10 de abril de 2006

Uruguay 4

Después de almorzar me tiré en la cama. Por la ventana se veía la calle, un lujo que pocas habitaciones disfrutaban. La pensión entera estaba en un primer piso, pero solo mi habitación y otra más daban al frente. Justo frente a la ventana se extendían enormes las ramificadas ramas de un enorme árbol.

Desde la cama se veía el árbol. Se veía el cielo también entre las hojas y las ramas. Se oía el rumor confuso de motores y voces de cualquier avenida. No pude dormir y me acodé en la ventana, mirando todo eso, oyendo. Era realmente distinto a lo habitual, y esa certeza me colmaba de formas inexplicables.

Y cuando uno ha estado mal y de repente se da cuenta que está bien, surgen dos sensaciones casi opuestas: el temor a la inestabilidad y la satisfacción de saber que se va por buen camino. En aquellos momentos recordaba pocos días atrás, cuando armaba la mochila, compraba el pasaje y llegaba a Montevideo... y me alegraba la certeza de estar tomando los caminos correctos.

Y en esos momentos se me vino a la cabeza esa mujer que desde Buenos Aires se empeñaba en ya no ser parte de mi vida.

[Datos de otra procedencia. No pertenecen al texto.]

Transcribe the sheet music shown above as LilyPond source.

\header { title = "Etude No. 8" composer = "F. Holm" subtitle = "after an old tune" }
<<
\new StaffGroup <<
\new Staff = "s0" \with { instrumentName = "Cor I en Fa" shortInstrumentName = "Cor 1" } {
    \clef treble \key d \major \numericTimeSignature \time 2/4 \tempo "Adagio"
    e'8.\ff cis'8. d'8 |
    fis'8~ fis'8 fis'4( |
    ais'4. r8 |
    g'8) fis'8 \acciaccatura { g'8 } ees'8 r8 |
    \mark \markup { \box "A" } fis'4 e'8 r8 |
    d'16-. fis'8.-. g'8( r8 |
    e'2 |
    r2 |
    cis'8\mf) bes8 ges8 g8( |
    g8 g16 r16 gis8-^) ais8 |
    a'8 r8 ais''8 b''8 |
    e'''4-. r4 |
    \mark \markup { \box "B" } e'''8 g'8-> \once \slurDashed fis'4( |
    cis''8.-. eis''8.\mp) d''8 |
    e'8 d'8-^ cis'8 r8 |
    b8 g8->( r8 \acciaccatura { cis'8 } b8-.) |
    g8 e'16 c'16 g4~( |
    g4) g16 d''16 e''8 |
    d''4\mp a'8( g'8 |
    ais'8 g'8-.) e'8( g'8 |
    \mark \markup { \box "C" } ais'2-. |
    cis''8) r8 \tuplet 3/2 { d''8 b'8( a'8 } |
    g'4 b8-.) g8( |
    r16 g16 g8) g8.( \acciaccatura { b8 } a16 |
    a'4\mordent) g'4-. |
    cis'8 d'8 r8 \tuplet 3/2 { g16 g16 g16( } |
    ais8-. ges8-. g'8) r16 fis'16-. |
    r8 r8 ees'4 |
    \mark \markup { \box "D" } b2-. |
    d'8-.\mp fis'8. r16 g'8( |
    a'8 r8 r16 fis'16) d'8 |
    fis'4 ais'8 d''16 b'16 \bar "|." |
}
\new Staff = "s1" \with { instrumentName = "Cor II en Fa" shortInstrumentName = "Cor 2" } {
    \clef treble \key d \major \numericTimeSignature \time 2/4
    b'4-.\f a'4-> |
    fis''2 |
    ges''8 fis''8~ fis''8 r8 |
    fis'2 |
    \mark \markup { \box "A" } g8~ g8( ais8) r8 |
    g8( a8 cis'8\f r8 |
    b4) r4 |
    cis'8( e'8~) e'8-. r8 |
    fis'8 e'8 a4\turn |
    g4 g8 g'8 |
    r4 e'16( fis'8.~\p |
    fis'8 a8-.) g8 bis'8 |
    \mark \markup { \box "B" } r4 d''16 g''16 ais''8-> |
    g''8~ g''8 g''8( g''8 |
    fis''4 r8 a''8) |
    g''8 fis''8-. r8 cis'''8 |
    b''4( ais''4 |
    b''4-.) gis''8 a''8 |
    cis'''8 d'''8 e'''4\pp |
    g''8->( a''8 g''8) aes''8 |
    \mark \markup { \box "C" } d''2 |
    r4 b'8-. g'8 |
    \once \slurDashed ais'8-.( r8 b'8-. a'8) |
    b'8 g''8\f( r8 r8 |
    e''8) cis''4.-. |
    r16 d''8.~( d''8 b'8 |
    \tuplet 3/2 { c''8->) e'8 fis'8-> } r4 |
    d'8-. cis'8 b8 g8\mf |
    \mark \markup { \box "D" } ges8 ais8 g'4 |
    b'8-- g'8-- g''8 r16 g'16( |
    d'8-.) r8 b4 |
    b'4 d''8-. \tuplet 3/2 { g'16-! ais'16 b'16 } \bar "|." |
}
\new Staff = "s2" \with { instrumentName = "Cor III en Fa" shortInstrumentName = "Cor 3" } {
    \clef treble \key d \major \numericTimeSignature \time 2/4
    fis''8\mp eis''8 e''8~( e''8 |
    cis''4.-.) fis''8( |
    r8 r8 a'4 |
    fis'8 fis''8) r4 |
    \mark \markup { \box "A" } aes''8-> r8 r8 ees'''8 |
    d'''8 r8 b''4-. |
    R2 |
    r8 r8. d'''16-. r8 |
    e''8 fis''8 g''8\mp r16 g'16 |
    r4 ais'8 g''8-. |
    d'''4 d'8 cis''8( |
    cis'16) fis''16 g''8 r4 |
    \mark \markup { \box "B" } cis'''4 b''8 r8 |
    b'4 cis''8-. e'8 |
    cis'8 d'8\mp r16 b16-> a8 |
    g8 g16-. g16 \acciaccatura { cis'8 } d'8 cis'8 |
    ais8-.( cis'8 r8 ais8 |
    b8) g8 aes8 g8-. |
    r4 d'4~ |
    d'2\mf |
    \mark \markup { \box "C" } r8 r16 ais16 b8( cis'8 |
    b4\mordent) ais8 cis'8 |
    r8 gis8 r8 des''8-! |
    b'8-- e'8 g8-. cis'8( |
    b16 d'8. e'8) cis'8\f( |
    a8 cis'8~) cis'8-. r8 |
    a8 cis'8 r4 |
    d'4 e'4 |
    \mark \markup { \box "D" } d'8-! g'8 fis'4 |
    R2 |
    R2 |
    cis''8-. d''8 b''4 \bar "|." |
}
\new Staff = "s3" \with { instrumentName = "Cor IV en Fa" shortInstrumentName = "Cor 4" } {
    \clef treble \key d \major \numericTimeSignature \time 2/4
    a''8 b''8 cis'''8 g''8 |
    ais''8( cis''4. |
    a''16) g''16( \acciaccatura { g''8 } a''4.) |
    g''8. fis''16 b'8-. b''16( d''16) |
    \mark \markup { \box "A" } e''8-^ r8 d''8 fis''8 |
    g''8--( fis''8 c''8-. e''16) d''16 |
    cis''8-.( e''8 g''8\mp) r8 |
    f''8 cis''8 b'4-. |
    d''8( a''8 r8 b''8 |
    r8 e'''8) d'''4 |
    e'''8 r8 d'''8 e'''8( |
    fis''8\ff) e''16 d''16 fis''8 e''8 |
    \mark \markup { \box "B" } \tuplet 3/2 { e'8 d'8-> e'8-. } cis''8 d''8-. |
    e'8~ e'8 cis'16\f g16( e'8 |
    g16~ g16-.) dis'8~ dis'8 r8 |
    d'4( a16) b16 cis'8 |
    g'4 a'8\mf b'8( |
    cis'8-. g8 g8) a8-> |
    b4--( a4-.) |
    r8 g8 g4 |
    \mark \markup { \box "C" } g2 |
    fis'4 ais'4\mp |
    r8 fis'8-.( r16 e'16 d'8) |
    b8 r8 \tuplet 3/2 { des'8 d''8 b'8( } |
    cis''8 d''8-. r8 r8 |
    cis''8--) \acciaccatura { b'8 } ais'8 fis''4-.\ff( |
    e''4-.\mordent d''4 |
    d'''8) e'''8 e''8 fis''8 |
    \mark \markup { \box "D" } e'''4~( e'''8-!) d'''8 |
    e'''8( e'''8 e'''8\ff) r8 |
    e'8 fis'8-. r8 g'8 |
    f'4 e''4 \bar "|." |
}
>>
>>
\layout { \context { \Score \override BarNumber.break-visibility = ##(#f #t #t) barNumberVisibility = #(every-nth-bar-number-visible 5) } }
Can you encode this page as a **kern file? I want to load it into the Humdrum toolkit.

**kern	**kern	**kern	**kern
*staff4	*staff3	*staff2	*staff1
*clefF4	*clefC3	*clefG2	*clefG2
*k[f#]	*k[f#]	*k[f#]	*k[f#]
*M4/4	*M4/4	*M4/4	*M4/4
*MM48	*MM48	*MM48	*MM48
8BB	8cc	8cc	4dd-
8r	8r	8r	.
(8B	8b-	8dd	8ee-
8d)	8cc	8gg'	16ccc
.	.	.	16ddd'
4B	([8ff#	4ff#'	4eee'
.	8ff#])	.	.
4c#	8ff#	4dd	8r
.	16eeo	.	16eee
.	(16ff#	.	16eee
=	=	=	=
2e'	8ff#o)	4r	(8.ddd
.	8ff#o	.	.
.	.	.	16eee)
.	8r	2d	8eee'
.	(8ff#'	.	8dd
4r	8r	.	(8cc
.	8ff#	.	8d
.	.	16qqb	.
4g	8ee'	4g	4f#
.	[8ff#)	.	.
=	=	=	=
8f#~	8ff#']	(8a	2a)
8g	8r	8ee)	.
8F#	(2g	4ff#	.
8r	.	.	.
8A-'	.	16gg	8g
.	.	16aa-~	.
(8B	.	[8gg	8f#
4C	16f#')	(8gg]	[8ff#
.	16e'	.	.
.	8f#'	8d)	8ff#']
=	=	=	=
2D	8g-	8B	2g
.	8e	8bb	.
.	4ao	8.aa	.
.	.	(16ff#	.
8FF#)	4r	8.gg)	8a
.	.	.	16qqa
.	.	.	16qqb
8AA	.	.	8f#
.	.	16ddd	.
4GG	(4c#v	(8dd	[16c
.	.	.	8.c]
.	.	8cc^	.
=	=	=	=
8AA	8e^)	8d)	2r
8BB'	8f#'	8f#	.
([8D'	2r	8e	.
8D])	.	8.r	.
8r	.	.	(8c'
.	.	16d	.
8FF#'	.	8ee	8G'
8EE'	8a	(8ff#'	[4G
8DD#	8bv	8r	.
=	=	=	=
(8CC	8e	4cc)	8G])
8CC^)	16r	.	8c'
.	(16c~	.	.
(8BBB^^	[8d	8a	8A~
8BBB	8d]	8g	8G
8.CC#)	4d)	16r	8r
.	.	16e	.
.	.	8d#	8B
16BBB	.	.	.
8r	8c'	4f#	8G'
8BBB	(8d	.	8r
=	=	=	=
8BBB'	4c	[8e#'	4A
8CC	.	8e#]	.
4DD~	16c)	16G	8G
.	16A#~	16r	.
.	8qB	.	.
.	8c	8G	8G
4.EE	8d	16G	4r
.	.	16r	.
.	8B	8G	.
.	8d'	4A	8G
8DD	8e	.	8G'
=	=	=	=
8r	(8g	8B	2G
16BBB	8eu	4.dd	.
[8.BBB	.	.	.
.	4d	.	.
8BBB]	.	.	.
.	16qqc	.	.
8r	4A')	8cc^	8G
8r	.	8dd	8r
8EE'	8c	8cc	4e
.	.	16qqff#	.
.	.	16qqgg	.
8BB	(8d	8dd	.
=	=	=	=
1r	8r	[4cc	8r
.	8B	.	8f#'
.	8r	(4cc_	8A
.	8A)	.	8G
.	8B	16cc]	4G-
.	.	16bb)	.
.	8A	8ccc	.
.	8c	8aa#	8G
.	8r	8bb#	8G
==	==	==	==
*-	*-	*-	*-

Y la máquina me llamaba a gritos.

Me senté y no paré de escribir durante más de dos horas. Solo me detenía para prender los cigarrillos que iba fumando entre poema y poema. Al llegar la noche, exhausto y más tranquilo, salí a recorrer la ciudad de Montevideo de noche por primera vez. Al llegar a un bar con pinta de dolor y literatura, entré y me pedí un whisky.